Please print out the entries below unchanged and skip the images.

*** SUPPLIED RECORDS Section Begins ***

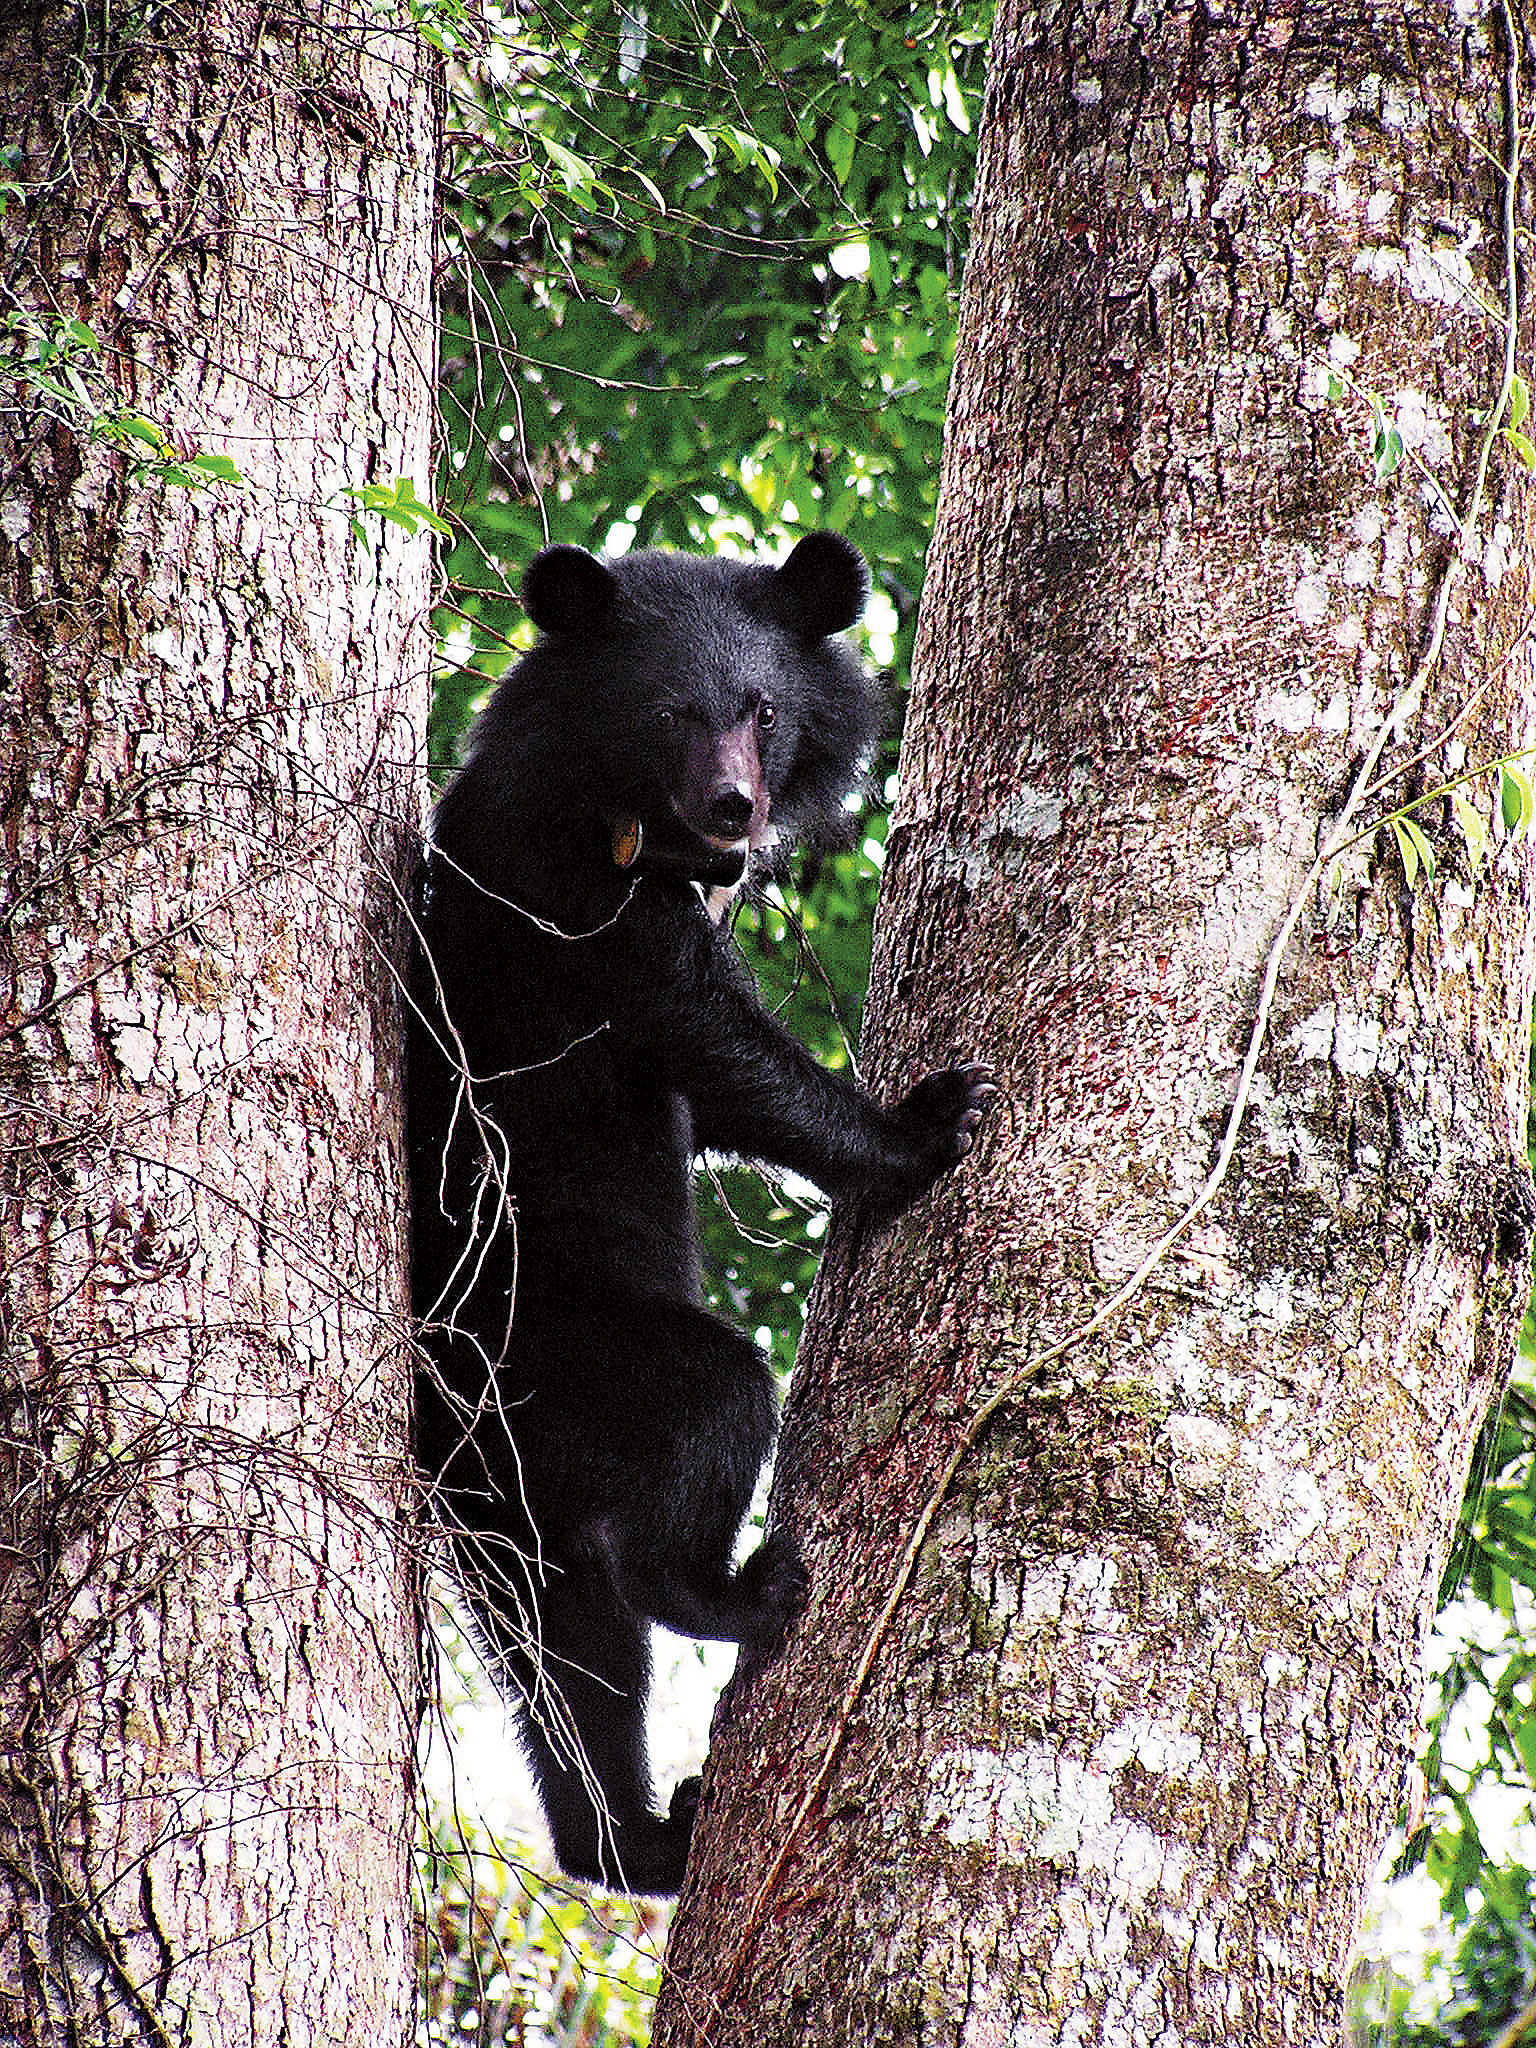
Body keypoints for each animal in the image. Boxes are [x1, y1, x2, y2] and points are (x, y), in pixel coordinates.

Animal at [408, 531, 993, 1896]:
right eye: (671, 711)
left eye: (764, 710)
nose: (735, 810)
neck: (632, 828)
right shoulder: (572, 905)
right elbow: (715, 1043)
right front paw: (929, 1121)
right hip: (564, 1346)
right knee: (703, 1420)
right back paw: (736, 1591)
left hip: (504, 1482)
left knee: (565, 1648)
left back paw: (632, 1836)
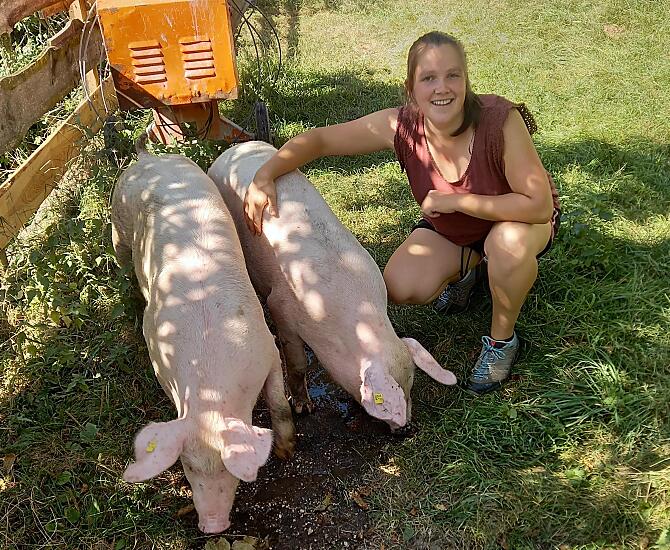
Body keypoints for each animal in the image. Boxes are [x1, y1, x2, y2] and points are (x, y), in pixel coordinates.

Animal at [111, 149, 295, 533]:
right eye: (188, 468)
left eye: (228, 468)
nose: (213, 525)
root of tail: (146, 156)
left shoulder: (266, 348)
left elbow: (278, 400)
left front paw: (287, 451)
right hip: (117, 228)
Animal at [208, 141, 457, 431]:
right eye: (385, 404)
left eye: (411, 385)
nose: (405, 429)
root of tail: (235, 148)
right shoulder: (282, 307)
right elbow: (297, 363)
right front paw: (304, 408)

*** SUPPLIED RECORDS Section Ends ***

SOLUTION TO THE PROBLEM ::
Body keypoints for each animal in the image. Boxes are [x1, y1, x2, y2] and points are (x, y), in pixel coordinates.

Animal at [408, 531, 993, 1896]:
right eye: (671, 711)
left eye: (764, 710)
nose: (735, 810)
neck: (632, 828)
right shoulder: (572, 905)
right elbow: (715, 1043)
right front paw: (929, 1121)
right hip: (564, 1346)
right knee: (703, 1420)
right back paw: (736, 1591)
left hip: (504, 1482)
left knee: (565, 1648)
left back paw: (632, 1836)
Body keypoints for each animal in the image. Boxes are [x1, y1, x2, y2] and points are (x, y), in pixel coordinates.

Animal at [111, 149, 295, 533]:
right eye: (188, 468)
left eye: (228, 468)
nose: (213, 525)
root of tail: (146, 156)
left shoulder: (266, 348)
left elbow: (278, 400)
left front paw: (287, 451)
right hip: (117, 228)
Animal at [208, 141, 457, 431]:
right eye: (385, 404)
left eye: (411, 385)
nose: (405, 429)
root of tail: (235, 148)
right shoulder: (282, 307)
right elbow: (297, 363)
right front paw: (304, 408)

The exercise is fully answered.